━━━━━ Input ━━━━━
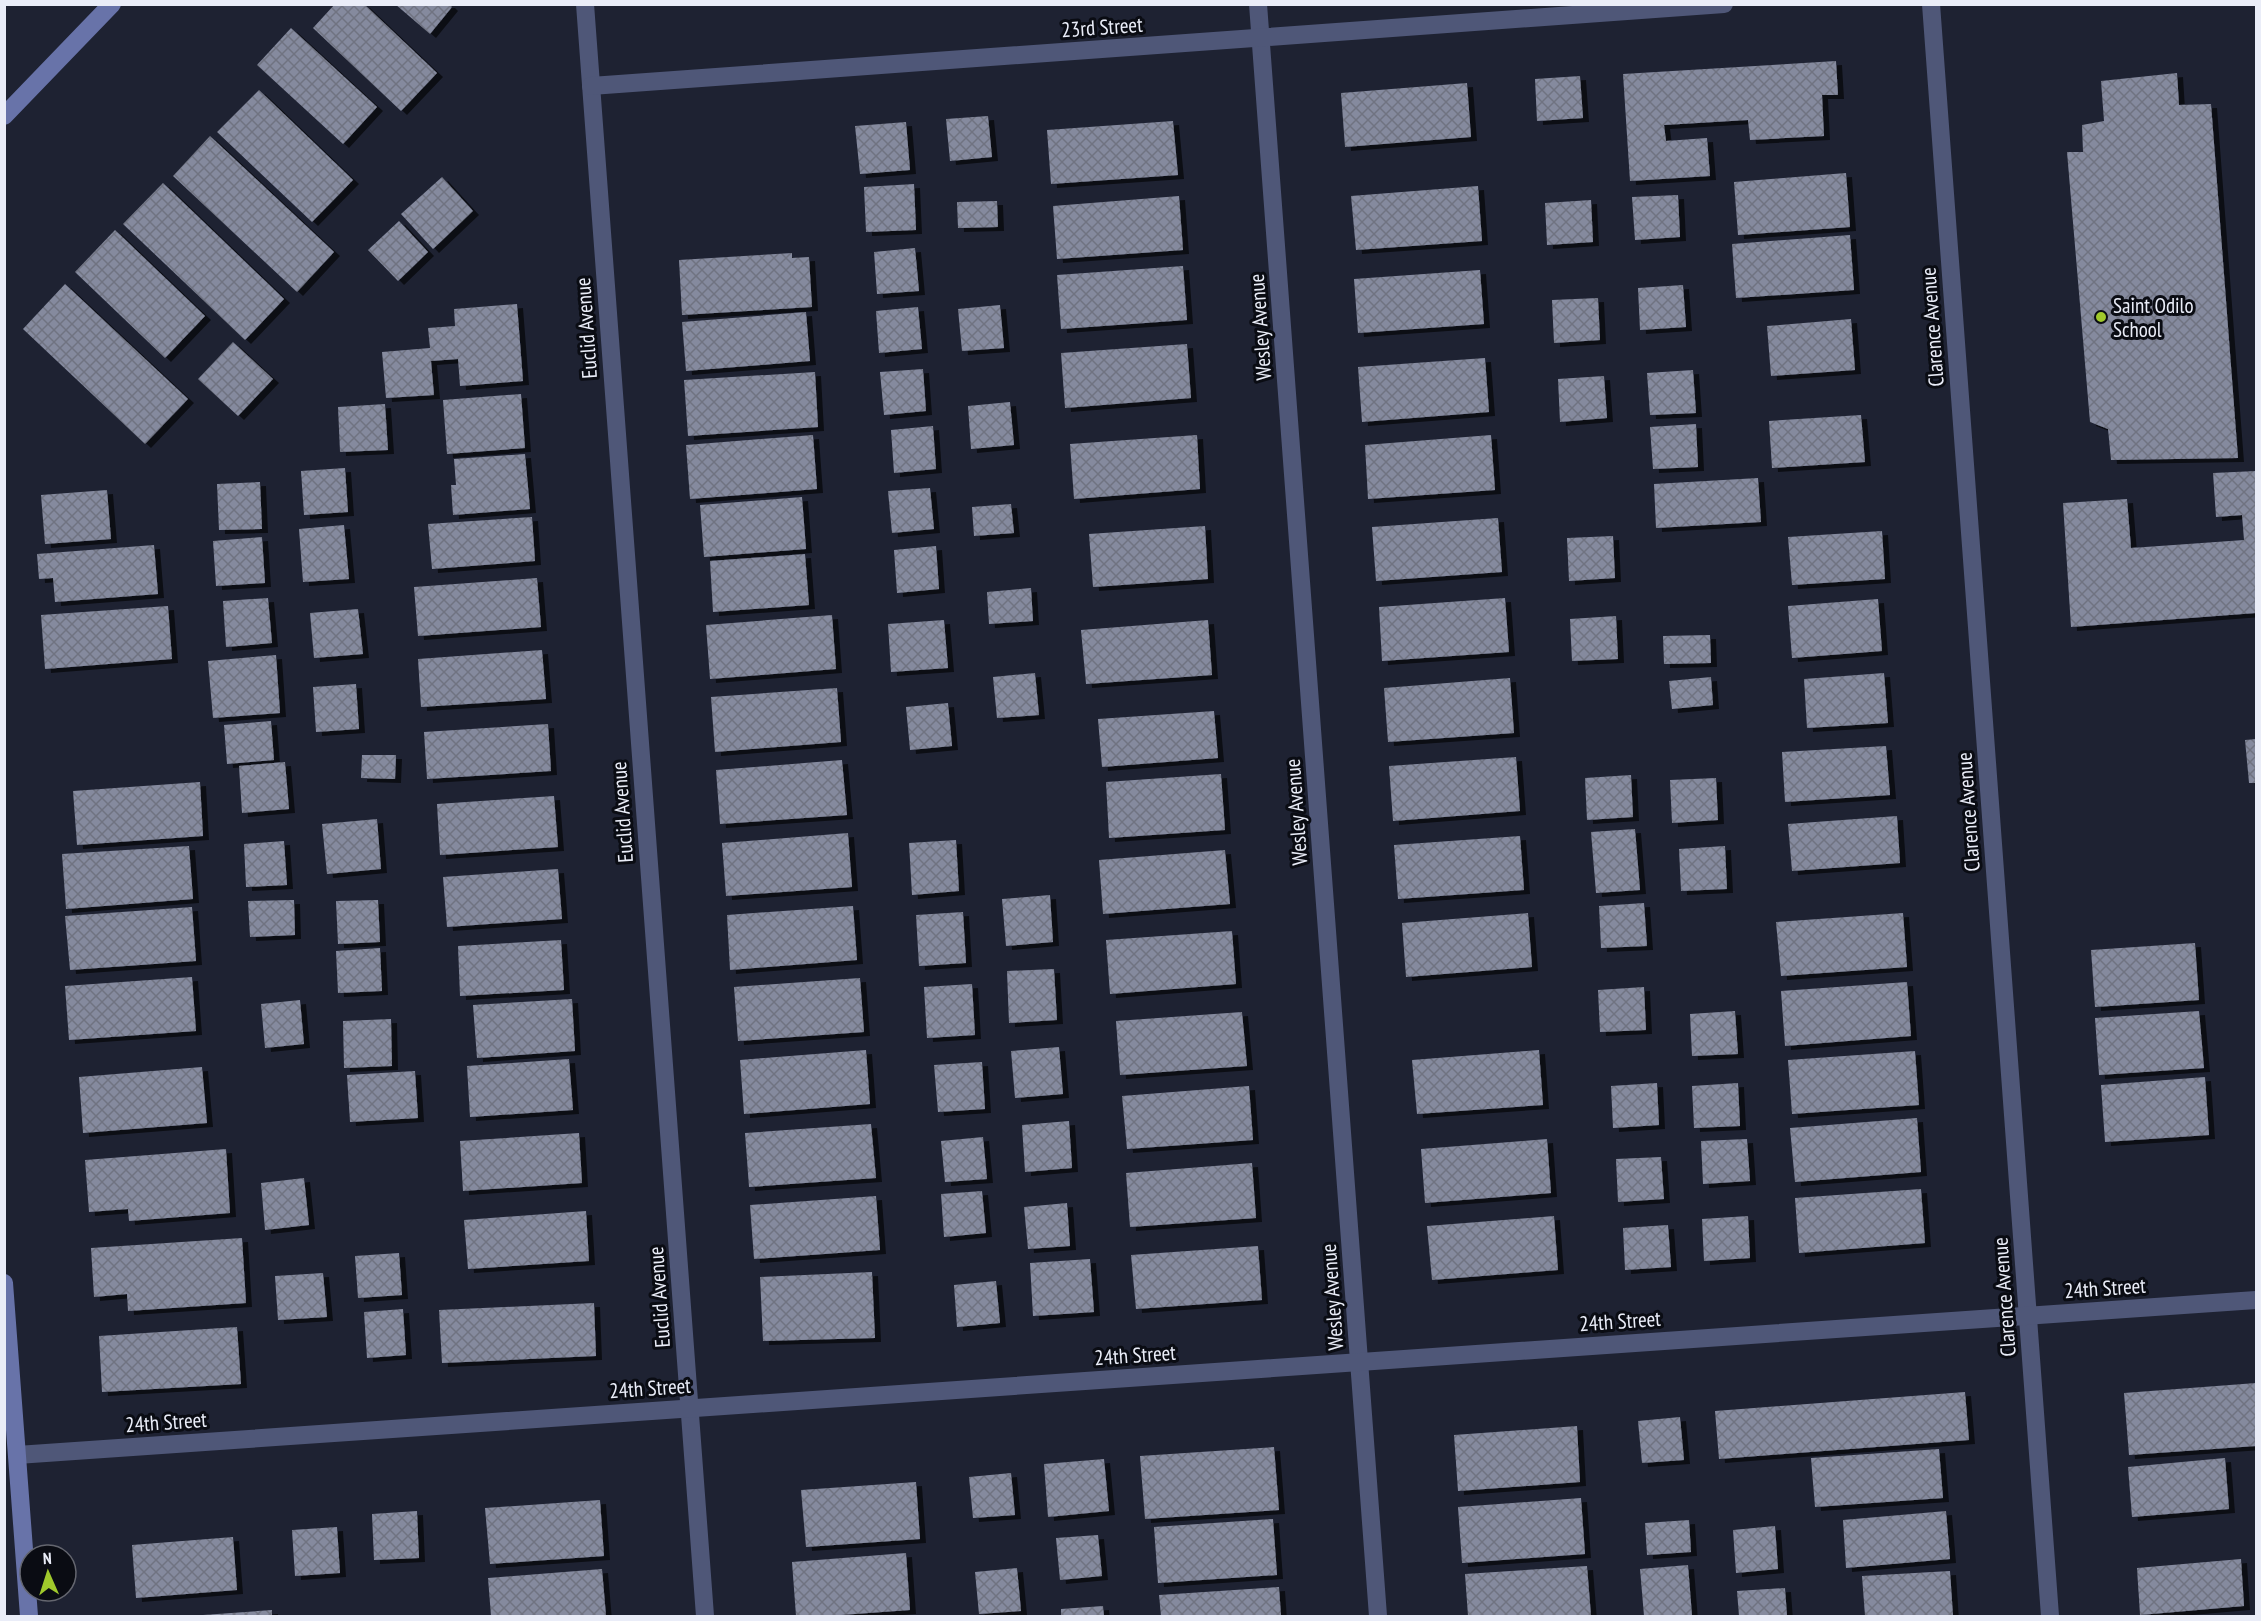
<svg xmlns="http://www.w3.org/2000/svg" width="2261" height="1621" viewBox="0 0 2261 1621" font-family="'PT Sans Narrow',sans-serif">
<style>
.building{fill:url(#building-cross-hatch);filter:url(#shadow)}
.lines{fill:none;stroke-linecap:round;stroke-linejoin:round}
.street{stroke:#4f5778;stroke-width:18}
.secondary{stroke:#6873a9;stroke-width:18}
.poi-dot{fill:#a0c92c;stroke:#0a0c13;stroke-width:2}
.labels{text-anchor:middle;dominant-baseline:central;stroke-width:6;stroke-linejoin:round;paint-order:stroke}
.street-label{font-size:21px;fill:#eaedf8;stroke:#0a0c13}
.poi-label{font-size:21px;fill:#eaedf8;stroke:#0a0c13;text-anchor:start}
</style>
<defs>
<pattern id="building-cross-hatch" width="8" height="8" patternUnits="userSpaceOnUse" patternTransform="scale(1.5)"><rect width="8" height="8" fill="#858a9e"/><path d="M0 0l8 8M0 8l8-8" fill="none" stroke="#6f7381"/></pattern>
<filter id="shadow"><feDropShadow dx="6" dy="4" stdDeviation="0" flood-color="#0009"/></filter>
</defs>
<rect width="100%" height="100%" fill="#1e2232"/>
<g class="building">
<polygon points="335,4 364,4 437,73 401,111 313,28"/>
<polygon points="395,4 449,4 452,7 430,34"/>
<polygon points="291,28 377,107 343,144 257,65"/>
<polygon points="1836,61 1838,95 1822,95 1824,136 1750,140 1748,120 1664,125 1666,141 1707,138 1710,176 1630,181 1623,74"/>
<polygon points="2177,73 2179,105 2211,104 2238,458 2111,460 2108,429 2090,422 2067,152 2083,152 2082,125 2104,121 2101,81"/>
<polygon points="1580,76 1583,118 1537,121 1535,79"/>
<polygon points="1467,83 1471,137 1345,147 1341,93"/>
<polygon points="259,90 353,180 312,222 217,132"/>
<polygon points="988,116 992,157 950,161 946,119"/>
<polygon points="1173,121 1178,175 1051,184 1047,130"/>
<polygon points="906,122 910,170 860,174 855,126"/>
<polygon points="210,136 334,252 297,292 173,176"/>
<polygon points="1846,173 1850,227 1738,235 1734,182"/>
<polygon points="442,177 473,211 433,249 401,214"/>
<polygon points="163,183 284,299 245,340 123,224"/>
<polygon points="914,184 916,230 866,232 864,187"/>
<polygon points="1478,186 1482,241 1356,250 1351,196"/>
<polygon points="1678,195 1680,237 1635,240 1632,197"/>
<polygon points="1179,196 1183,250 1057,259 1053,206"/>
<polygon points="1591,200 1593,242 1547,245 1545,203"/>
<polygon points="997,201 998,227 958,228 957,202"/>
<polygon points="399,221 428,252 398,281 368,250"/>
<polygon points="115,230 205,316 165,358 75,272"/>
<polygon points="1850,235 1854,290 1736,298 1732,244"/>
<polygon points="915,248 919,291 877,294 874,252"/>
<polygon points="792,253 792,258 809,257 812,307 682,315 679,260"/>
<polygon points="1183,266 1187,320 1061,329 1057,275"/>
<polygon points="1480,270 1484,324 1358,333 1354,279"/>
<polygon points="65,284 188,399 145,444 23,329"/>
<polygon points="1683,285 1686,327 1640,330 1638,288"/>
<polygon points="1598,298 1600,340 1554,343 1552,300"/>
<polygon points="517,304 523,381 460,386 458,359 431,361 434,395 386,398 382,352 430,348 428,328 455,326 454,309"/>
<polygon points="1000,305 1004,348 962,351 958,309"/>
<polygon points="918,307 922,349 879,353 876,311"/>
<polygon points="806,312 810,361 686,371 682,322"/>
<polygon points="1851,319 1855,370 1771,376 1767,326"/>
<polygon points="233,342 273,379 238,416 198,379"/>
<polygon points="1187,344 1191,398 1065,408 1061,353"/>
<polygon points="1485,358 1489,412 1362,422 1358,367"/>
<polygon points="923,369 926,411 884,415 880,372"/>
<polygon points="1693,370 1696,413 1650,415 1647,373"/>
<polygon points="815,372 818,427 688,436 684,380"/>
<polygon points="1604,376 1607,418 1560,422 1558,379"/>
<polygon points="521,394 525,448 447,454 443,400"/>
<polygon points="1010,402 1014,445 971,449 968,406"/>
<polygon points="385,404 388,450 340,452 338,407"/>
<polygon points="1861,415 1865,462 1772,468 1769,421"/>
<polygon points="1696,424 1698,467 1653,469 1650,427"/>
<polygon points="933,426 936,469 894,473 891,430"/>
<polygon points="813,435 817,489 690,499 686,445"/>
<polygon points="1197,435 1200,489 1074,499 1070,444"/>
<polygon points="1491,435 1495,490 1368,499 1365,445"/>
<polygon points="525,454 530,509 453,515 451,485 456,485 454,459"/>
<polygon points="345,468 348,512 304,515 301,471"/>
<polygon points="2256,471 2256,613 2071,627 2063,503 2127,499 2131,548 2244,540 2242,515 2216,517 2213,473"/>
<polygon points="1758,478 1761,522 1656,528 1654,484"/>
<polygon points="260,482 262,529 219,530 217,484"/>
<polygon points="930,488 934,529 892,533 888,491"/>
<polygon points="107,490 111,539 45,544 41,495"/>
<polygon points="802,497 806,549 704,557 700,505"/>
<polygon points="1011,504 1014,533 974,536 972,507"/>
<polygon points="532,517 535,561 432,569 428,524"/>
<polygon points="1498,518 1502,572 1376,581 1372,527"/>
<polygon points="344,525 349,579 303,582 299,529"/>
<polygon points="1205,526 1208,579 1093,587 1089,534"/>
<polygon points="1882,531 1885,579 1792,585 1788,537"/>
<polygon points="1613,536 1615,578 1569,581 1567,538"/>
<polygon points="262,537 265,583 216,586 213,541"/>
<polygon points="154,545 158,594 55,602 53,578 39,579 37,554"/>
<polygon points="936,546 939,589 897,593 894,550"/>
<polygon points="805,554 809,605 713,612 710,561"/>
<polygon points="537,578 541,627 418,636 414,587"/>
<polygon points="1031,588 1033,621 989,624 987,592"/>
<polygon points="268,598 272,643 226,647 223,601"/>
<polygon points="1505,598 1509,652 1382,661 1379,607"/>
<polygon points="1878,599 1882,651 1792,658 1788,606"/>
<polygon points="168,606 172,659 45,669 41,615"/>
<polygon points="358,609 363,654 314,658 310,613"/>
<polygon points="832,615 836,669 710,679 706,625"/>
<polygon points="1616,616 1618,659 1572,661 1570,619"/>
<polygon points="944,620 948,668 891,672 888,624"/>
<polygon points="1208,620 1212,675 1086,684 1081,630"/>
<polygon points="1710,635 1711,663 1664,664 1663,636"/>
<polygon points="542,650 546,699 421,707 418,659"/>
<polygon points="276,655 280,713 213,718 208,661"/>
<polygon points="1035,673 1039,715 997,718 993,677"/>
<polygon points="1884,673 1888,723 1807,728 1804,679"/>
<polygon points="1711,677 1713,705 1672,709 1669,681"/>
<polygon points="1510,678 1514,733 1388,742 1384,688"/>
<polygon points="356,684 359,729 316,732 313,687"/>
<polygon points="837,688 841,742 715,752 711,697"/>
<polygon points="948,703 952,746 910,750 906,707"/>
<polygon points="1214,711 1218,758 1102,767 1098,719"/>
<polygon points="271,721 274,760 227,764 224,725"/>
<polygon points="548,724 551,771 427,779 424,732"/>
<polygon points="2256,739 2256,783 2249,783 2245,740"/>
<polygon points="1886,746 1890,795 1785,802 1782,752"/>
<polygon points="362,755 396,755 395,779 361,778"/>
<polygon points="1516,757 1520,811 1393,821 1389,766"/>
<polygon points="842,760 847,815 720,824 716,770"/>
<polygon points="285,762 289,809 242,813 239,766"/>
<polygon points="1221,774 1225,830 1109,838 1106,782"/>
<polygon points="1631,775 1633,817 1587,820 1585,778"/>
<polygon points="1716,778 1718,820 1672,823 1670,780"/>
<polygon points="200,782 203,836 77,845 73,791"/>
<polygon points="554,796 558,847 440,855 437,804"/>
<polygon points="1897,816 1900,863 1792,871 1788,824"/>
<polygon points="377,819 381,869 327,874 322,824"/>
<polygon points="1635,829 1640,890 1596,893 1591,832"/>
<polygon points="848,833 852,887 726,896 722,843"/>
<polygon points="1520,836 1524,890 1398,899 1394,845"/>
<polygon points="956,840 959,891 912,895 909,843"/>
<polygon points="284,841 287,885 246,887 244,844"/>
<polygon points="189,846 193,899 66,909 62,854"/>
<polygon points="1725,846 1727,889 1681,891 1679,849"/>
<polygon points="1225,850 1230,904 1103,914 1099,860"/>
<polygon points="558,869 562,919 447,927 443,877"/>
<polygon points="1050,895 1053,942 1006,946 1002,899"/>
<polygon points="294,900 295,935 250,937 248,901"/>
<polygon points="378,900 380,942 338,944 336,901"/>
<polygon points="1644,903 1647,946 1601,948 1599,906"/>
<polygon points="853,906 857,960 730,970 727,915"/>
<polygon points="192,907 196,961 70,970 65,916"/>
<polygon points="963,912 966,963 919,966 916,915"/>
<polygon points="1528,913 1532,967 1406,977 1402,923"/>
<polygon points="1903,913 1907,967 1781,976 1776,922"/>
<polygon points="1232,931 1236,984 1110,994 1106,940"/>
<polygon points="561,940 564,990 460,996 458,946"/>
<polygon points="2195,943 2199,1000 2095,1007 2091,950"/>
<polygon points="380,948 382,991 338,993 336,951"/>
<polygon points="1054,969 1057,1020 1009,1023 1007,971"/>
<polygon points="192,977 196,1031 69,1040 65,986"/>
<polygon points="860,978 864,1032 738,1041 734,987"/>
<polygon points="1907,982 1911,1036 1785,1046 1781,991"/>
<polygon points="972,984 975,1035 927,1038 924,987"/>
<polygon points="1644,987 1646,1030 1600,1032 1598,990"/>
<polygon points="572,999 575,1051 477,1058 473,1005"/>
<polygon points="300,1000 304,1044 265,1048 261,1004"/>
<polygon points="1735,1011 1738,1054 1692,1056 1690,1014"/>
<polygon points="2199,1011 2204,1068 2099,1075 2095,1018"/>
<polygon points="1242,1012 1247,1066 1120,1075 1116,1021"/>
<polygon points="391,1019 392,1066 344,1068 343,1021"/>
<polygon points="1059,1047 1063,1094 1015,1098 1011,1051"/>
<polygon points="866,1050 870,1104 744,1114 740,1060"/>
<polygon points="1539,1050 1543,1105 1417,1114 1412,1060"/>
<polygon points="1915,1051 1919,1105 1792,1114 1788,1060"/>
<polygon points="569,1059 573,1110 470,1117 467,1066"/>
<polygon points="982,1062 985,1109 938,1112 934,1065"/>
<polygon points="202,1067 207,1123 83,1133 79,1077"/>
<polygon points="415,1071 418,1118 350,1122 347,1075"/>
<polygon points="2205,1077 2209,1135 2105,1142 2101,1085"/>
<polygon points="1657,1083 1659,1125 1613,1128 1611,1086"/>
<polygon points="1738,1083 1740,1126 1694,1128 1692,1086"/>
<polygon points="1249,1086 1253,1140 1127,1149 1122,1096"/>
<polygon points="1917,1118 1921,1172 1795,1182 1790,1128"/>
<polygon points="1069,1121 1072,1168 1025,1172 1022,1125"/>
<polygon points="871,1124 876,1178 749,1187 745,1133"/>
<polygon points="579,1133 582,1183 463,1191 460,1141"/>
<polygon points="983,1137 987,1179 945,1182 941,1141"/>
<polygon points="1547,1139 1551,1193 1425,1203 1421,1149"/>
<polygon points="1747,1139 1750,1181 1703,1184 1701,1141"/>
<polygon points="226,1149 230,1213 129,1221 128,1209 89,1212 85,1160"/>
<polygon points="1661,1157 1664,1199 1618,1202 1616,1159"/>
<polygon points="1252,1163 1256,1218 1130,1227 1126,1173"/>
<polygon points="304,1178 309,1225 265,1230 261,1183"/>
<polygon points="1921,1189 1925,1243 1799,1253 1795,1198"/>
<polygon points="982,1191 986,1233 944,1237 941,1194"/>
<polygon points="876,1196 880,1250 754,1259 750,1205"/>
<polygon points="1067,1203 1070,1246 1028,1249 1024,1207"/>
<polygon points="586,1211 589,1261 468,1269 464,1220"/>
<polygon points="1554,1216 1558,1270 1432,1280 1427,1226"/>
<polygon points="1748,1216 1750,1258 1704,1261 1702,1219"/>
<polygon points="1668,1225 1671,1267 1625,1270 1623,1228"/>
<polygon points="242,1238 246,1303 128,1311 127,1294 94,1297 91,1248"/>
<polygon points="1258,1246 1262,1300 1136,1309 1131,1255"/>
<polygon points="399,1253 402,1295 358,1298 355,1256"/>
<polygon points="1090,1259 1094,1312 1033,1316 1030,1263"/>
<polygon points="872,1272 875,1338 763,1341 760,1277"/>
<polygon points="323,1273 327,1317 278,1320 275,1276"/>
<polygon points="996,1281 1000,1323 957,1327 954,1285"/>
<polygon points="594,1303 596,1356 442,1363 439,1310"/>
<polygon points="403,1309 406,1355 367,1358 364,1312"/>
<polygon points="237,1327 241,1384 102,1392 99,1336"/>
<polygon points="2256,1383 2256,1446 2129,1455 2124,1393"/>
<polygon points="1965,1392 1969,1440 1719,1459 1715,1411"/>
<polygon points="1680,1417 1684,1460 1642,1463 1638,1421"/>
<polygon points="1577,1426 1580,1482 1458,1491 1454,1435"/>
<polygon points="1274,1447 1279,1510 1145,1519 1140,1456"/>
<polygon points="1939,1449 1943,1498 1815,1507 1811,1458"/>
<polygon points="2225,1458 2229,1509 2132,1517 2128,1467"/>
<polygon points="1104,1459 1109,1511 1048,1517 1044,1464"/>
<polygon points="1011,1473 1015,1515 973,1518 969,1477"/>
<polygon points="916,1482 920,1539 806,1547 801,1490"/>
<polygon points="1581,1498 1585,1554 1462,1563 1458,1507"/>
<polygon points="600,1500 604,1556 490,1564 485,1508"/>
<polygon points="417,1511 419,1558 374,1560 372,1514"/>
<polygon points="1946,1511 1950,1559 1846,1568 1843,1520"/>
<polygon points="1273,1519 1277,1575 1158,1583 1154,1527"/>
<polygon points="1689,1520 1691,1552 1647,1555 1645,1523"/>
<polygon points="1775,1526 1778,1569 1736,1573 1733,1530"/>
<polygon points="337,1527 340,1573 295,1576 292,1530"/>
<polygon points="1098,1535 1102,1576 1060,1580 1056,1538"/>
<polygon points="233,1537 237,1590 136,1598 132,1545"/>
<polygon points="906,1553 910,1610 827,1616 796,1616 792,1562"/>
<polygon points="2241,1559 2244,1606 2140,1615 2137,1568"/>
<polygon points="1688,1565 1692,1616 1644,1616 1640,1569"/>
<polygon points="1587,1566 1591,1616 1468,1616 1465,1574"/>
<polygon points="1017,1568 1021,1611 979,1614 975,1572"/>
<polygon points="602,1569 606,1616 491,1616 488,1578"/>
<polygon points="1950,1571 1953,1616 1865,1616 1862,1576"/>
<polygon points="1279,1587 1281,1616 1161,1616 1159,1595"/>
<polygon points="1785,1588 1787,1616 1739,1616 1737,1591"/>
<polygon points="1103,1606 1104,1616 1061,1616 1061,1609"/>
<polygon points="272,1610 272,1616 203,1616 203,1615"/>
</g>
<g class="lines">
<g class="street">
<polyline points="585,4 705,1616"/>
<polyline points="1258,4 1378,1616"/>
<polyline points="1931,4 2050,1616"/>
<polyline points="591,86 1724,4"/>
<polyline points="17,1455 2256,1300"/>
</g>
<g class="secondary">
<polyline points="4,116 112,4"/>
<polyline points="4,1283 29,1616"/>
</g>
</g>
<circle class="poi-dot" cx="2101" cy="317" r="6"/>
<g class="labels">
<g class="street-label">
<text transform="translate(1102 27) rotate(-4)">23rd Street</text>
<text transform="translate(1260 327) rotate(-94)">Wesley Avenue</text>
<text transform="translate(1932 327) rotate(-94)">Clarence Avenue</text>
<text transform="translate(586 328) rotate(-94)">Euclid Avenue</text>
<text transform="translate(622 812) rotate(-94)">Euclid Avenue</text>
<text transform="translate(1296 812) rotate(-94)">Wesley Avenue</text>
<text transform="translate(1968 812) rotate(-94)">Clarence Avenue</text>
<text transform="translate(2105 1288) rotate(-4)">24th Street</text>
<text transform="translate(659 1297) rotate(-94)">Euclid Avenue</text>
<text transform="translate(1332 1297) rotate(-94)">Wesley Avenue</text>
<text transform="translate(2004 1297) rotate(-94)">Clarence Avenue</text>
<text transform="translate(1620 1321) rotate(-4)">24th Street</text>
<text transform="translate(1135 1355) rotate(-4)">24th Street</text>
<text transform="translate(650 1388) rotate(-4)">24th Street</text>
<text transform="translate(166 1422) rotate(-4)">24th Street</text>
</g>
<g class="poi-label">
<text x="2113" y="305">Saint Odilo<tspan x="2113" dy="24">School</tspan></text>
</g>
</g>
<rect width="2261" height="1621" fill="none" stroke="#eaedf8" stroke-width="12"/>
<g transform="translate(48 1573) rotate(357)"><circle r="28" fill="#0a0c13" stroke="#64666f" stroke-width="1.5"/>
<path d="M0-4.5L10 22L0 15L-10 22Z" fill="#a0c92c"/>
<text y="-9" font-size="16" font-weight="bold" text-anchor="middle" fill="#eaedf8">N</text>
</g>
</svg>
━━━━━
■ Your assignment
I need each line of the entries that holds the string "lines" located and copied.

■ Answer for this exercise
.lines{fill:none;stroke-linecap:round;stroke-linejoin:round}
<g class="lines">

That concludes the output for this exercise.